Box and Whisker plots of full-term pregnancies by trimester

Median, lower quartile, and upper quartile of the trimester means for the 97 full-term pregnancies were plotted for five periods: 13 weeks before pregnancy onset (day -91 to date know pregnant (day 0) - 28 days, 13–14 weeks for each trimester (trimester 1: date know pregnant (day 0) - 28 days to day 63 [91 days], trimester 2: day 64 to day 154 [91 days], trimester 3: day 155 to day 252 [97 days]) and the 13 weeks following pregnancy (trimester 4: day 252 to day 343, [91 days]). Statistical significance between trimester means was calculated using the Mann-Whitney-Wilcoxon two-sided test with Bonferroni Correction for the 4 comparisons using the add_stat_annotation function from the statannot (version 0.2.3, https://pypi.org/project/statannotations/) python (version 3.11.5) package.

Median and quantile analysis of full-term pregnancies

For each data type, all pregnancies were aligned by ‘date know pregnant’ and the median and quantile ranges were calculated across the cohort for each day using built-in pandas (version 2.1.0)46 functions.

Z-score, median, and confidence interval analysis

For each individual and each data type, daily aggregated data was z-scored by calculating the mean and standard deviation of data preceding pregnancy onset (DKP- 60 days to DKP - 30 days) then calculating the z-score value for all dates (z = (x - μ-60-30)/(σ-60-30)). After alignment of pregnancies either by DKP or DPS, a rolling 7-day mean was calculated, then the median value and 95% CI was calculated for each day (scipy47 package; version 1.10.1, https://scipy.org/).

Cumulative multimodal distance

For each participant, for each day, we generated z-scored values for the 4 most complete data types (temp peak, temp trough, HR, HRV) and stored the daily means as 4-dimensional points. To calculate a multimodal distance for the >35 year-old subgroup from the <35 year-old subgroup, we calculated the mean for each data type for each day using daily values from the <35 subgroup. Then, we computed the Euclidean distance between each >35 participant and the <35 group mean at each time point. To calculate an individual’s multimodal distances for <35 population, we computed the Euclidean distance between each participant <35 and the mean of all other <35 participants at each timepoint (leave-one-out method).
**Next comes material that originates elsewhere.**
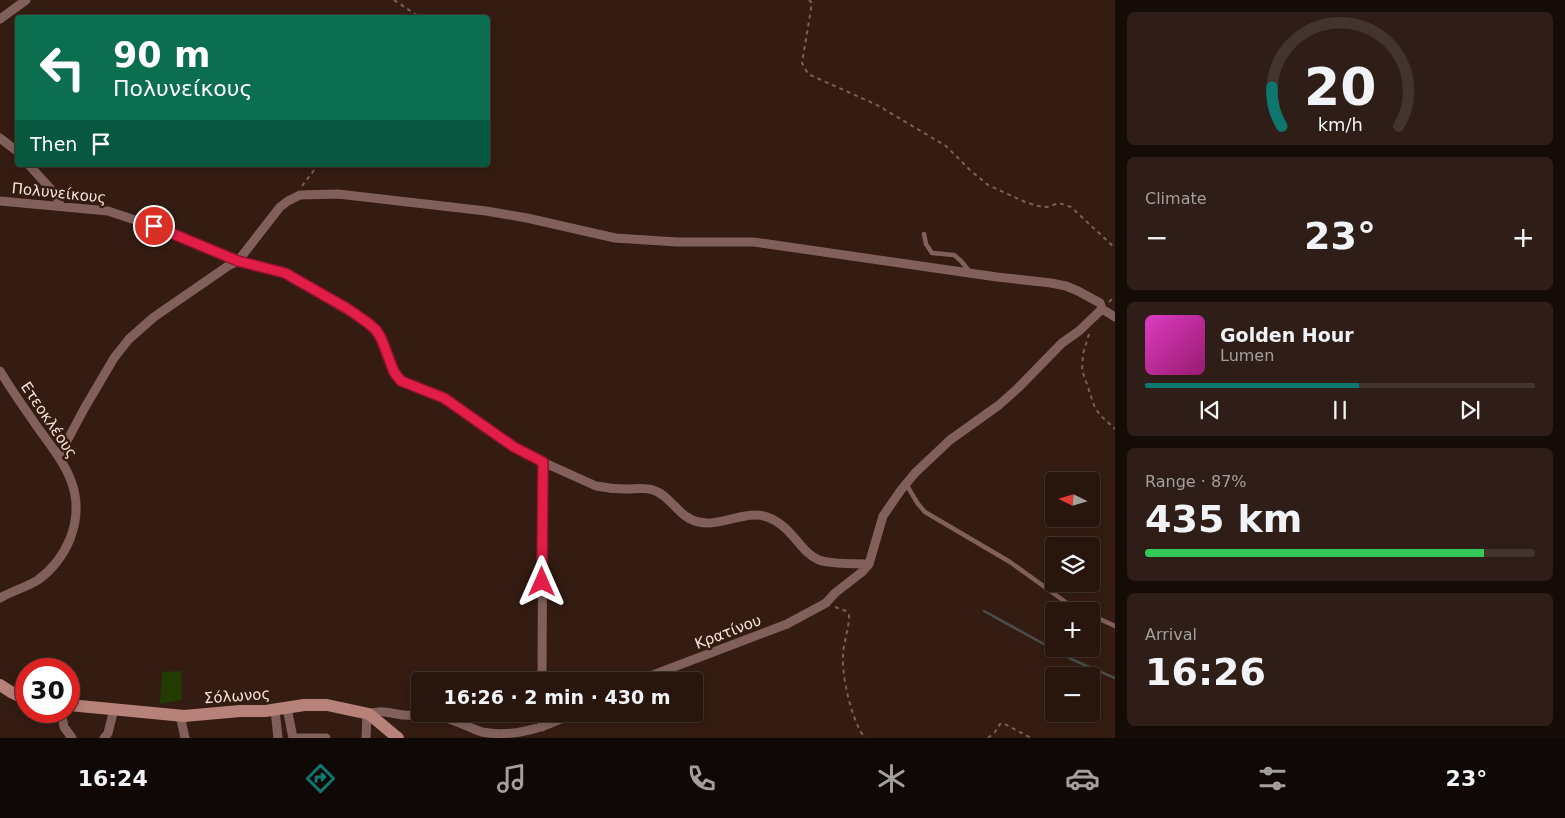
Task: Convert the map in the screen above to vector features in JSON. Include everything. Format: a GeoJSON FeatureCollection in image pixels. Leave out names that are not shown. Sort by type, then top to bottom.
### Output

Each individual’s cumulative distance was generated as the daily sum of all preceding daily distance values for that participant. The cumulative values at 40 weeks for each subgroup were compared using a Kruskal-Wallis test using scipy47 python package (version 1.10.1, https://scipy.org/).

Generalized estimating equation statistical analysis

Data was preprocessed by performing linear interpolation and applying a rolling 3-day mean. Z-scoring was performed by calculating the mean and standard deviation of data preceding pregnancy onset (DKP- 60 days to DKP - 30 days) for all but one of the 23 EFL pregnancies as data before onset was not available (22 EFLs total). Early fetal loss (EFL) pregnancies were separated into groups based on pregnancy length from ‘date know pregnant’ to ‘date pregnancy stop’ in days (thresholds: 14, 28, 40, and 60). For each EFL within each length group, the 7 days following ‘date pregnancy stop’ were stored along with the same days from 5 randomly selected full-term pregnancies (e.g. if an EFL occurred on day 10, values were selected from days 10 through 16 for that pregnancy and from 5 other, full-term pregnancies to ensure time-matched analysis for each individual’s EFL date); in this way, if there are 5 EFLs in a length group, data from 25 full-term pregnancies was also stored in the same array. The Generalized Estimating Equation (GEE) analysis was performed using the python package statsmodels48 (version 0.14.0, https://www.statsmodels.org/). The model used z-scored temperature as the dependent variable (dv), with the day following the EFL, the pregnancy category (full-term or early fetal loss), and EFL pregnancy threshold as the independent variables (iv).